Für Phase 2: Rechnen Sie mit Anfahrt und Umziehzeit: Eine Personal-Training-Einheit von 60 Minuten kostet Sie realistisch 90 Minuten. Zehnerkarten und Monatspakete verbessern die Planung, sind aber Verbindlichkeiten – reservieren Sie den Anteil, der noch abtrainiert werden muss.

Typische Rechtsform
Einzelunternehmen bzw. Kleingewerbe; Personal Training häufig freiberuflich-ähnlich, aber meist Gewerbe
Status
Honorartrainer im Studio oder eigene Kunden – die Mischung ist üblich, muss aber sauber getrennt werden
Regulatorisch
Trainer-B-Lizenz als Marktstandard, Erste-Hilfe-Kurs, keine Heilbehandlung ohne Heilpraktiker- oder Therapieberuf
Pflichtversicherung
Betriebshaftpflicht mit Einschluss Personenschäden beim Training; Berufsunfähigkeit für den Körper als Kapital
Liquiditätsfalle
Verkaufte 10er-Karten sind bereits vereinnahmtes, aber noch nicht geleistetes Geld
Steuerlich
Kleinunternehmerregelung (§ 19 UStG) am Start; Fahrtkosten und Ausrüstung konsequent erfassen
Typische Kunden
Berufstätige 30–60, Rehanachsorge ohne Therapieanspruch, Firmen für Bewegte Pause
Fördermittel
Gründungszuschuss/AVGS; Präventionskurse nach § 20 SGB V nur mit anerkannter Grundqualifikation
Startinvestition
ab rund 800 € (Matten, Bänder, Kettlebells, Faszienrollen) – Studio-Infrastruktur wird gemietet

Preise, Pakete und die Zehnerkarten-Falle

Orientierungswerte im Nebenerwerb: Personal Training 60–90 € je Einheit beim Kunden, 50–70 € im Studio, Kleingruppe zu dritt 25–35 € je Person, offener Kurs 8–15 € je Teilnehmer. Unter 50 € Einzelstunde trägt sich die Anfahrt selten.

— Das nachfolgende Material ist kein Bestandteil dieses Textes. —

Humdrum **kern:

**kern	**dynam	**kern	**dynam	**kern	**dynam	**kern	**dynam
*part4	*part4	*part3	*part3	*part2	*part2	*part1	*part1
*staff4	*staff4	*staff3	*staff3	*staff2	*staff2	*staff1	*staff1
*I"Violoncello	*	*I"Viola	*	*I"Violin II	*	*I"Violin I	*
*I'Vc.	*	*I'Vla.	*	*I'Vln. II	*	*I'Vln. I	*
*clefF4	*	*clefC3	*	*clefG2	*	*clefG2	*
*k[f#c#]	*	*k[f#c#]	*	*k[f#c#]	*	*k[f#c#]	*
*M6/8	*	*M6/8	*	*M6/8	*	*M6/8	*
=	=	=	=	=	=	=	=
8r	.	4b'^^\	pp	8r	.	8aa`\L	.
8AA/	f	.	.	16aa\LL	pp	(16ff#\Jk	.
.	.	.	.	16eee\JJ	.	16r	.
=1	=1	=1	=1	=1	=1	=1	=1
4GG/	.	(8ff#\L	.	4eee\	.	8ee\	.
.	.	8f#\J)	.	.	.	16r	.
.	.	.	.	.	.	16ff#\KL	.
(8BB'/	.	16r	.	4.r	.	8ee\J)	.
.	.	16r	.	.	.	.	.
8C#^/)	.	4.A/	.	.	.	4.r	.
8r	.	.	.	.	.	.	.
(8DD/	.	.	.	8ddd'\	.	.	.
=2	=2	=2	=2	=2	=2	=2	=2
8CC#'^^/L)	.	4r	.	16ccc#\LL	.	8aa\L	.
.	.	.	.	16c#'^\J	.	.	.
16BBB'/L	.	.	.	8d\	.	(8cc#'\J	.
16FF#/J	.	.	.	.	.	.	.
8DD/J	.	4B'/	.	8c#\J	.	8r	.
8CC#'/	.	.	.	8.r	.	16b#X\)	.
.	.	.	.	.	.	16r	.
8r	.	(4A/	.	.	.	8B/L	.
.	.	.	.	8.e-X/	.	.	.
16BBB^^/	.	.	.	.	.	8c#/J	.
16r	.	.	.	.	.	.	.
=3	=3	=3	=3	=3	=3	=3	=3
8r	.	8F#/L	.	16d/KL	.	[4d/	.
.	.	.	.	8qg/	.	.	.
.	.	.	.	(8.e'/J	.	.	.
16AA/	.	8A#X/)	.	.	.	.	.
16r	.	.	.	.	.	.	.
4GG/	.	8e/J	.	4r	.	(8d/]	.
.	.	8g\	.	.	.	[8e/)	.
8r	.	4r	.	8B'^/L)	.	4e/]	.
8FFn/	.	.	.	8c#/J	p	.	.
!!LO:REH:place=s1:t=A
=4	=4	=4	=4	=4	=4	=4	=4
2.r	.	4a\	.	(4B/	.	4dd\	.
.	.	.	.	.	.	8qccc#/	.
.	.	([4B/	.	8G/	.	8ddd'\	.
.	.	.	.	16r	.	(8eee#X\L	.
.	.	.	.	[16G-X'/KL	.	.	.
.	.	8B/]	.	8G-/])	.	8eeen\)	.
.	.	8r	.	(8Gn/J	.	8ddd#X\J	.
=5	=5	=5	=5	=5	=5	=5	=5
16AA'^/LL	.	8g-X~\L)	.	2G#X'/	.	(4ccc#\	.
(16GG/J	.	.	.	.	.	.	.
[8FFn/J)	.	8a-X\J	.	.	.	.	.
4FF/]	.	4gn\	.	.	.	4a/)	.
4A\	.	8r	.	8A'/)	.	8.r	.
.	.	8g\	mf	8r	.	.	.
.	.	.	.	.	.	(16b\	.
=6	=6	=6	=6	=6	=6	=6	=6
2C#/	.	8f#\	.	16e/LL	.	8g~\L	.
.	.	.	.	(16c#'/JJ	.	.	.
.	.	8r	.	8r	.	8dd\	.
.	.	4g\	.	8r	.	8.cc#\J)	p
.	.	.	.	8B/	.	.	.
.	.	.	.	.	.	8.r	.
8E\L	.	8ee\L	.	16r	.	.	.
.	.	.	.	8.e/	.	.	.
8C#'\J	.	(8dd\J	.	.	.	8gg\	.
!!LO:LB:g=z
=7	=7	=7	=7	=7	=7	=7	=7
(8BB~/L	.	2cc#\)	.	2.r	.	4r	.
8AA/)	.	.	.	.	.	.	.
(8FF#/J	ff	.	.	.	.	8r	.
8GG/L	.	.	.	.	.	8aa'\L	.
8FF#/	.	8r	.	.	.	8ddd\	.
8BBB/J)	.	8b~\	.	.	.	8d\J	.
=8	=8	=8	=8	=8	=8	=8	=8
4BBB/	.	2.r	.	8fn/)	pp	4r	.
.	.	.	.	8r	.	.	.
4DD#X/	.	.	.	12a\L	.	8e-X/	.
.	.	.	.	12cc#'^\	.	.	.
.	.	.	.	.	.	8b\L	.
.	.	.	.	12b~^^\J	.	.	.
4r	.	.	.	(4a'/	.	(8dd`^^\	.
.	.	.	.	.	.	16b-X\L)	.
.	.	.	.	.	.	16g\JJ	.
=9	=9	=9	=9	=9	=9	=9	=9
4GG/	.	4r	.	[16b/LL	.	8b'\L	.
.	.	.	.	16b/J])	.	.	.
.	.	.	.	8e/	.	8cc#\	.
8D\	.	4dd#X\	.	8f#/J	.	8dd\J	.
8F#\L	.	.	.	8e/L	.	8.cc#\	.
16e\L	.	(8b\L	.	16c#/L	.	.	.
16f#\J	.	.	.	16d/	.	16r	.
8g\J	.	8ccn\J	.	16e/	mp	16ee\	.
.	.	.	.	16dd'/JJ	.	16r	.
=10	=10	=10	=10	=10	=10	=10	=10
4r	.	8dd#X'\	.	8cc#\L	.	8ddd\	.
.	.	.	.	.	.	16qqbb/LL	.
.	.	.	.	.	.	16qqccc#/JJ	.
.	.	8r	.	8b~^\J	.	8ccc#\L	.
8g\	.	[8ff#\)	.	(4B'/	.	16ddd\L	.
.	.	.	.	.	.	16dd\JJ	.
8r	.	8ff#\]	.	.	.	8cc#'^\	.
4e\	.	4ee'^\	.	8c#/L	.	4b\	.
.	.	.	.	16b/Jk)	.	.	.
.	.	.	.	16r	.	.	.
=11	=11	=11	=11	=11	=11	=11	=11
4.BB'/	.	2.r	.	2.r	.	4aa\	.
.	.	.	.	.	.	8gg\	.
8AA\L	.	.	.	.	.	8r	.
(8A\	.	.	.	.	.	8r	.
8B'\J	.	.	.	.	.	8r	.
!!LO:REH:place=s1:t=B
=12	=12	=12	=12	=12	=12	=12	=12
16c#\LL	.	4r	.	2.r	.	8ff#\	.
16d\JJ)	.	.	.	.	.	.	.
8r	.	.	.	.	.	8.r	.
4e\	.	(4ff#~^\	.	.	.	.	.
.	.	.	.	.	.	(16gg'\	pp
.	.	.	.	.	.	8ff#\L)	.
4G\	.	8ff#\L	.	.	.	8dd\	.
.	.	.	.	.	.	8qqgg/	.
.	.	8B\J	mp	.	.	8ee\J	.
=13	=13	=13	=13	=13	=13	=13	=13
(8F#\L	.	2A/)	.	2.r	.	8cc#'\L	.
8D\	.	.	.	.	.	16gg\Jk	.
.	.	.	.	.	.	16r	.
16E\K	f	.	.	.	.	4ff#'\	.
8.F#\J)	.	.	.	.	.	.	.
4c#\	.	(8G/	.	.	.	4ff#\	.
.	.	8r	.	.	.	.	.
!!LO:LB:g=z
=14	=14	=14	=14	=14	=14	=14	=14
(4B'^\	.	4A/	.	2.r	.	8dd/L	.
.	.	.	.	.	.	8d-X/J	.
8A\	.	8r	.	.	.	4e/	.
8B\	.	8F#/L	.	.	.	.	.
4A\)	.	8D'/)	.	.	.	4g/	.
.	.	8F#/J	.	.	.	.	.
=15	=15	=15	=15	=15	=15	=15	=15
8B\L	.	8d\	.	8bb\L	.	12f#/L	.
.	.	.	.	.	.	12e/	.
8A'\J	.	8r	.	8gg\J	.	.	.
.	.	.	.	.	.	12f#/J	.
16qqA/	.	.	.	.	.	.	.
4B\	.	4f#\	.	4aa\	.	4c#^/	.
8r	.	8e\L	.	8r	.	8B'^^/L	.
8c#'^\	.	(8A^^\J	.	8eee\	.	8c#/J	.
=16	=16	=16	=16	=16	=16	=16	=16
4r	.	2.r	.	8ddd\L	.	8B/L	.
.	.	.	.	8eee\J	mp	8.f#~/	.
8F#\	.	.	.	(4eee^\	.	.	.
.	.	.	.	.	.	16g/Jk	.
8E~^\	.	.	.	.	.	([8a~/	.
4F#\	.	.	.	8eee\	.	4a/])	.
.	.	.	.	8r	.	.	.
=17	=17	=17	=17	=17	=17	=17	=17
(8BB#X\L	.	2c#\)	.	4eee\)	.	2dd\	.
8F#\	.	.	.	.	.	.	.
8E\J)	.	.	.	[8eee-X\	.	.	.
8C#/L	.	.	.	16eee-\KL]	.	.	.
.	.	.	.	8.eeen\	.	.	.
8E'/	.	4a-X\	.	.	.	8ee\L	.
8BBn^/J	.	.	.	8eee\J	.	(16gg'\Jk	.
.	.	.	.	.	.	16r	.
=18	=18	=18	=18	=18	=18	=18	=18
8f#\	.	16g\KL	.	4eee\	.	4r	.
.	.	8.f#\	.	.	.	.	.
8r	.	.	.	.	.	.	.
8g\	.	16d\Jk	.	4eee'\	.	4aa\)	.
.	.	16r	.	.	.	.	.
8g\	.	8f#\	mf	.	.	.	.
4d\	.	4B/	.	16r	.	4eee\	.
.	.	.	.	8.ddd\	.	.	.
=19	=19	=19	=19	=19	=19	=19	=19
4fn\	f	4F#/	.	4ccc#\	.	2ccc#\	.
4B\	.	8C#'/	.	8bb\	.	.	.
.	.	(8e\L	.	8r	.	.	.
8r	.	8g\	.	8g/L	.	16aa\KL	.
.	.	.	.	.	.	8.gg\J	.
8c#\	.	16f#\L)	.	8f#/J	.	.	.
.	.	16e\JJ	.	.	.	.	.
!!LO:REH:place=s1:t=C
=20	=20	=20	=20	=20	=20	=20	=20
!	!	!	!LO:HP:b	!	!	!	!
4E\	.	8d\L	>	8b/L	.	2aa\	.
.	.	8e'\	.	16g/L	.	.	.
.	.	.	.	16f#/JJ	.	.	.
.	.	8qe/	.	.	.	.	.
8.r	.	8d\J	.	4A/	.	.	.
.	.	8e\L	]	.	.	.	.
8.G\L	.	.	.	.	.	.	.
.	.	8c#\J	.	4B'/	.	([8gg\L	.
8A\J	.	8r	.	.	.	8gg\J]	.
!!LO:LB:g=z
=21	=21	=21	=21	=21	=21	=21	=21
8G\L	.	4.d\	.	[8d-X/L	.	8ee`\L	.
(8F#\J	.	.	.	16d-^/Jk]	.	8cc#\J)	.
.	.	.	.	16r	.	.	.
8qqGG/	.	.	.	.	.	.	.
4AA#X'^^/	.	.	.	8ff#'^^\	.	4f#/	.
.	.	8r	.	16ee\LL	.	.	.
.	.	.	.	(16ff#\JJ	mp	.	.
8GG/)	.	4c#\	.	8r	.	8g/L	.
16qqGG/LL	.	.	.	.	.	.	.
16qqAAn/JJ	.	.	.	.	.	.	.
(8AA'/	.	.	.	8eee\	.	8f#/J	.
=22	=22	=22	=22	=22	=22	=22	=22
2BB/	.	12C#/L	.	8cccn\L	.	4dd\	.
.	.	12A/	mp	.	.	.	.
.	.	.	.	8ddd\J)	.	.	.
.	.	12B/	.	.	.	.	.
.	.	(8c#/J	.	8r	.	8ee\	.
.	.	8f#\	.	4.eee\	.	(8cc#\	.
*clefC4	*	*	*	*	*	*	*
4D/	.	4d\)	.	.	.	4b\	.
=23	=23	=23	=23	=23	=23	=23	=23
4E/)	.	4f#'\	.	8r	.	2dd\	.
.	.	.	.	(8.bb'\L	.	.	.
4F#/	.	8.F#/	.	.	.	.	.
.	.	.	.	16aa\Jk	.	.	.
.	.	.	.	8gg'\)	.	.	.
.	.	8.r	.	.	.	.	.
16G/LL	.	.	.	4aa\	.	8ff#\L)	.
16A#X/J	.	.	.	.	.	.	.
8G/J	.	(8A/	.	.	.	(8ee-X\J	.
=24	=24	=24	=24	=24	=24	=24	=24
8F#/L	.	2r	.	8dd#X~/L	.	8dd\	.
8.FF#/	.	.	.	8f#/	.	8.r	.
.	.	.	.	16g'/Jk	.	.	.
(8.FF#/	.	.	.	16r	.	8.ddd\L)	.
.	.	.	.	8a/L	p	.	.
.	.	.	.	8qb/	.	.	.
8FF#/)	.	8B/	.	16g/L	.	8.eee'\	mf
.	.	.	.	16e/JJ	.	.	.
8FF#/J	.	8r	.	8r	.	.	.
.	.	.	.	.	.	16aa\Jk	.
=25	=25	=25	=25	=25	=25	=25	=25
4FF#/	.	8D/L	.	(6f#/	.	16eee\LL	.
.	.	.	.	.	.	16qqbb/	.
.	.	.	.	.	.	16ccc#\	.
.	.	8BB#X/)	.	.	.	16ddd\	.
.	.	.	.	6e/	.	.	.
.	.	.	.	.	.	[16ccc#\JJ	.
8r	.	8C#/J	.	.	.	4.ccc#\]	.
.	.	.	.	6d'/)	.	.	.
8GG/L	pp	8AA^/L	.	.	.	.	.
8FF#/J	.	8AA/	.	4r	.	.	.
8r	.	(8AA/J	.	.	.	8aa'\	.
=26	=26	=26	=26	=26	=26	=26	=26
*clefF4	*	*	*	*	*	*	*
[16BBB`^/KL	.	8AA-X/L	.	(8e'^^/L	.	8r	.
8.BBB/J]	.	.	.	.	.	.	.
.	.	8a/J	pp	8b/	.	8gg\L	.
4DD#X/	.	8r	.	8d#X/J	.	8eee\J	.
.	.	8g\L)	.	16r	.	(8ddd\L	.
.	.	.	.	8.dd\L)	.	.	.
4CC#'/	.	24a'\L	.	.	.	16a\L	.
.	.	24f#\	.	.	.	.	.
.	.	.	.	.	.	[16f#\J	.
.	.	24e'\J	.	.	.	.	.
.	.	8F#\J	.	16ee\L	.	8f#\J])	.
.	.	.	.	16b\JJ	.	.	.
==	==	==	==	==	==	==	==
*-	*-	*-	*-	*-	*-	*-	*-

Pakete verkaufen sich besser als Einzelstunden, sind aber Vorauszahlungen auf künftige Arbeit. Führen Sie eine einfache Liste über offene Einheiten und behandeln Sie das Geld gedanklich als Schuld – wer davon Ausrüstung kauft, arbeitet später umsonst.

Kalkulieren Sie Ausfallzeiten ehrlich: Urlaub, Krankheit und Kundenwechsel kosten typischerweise 15–20 % der geplanten Stunden im Jahr.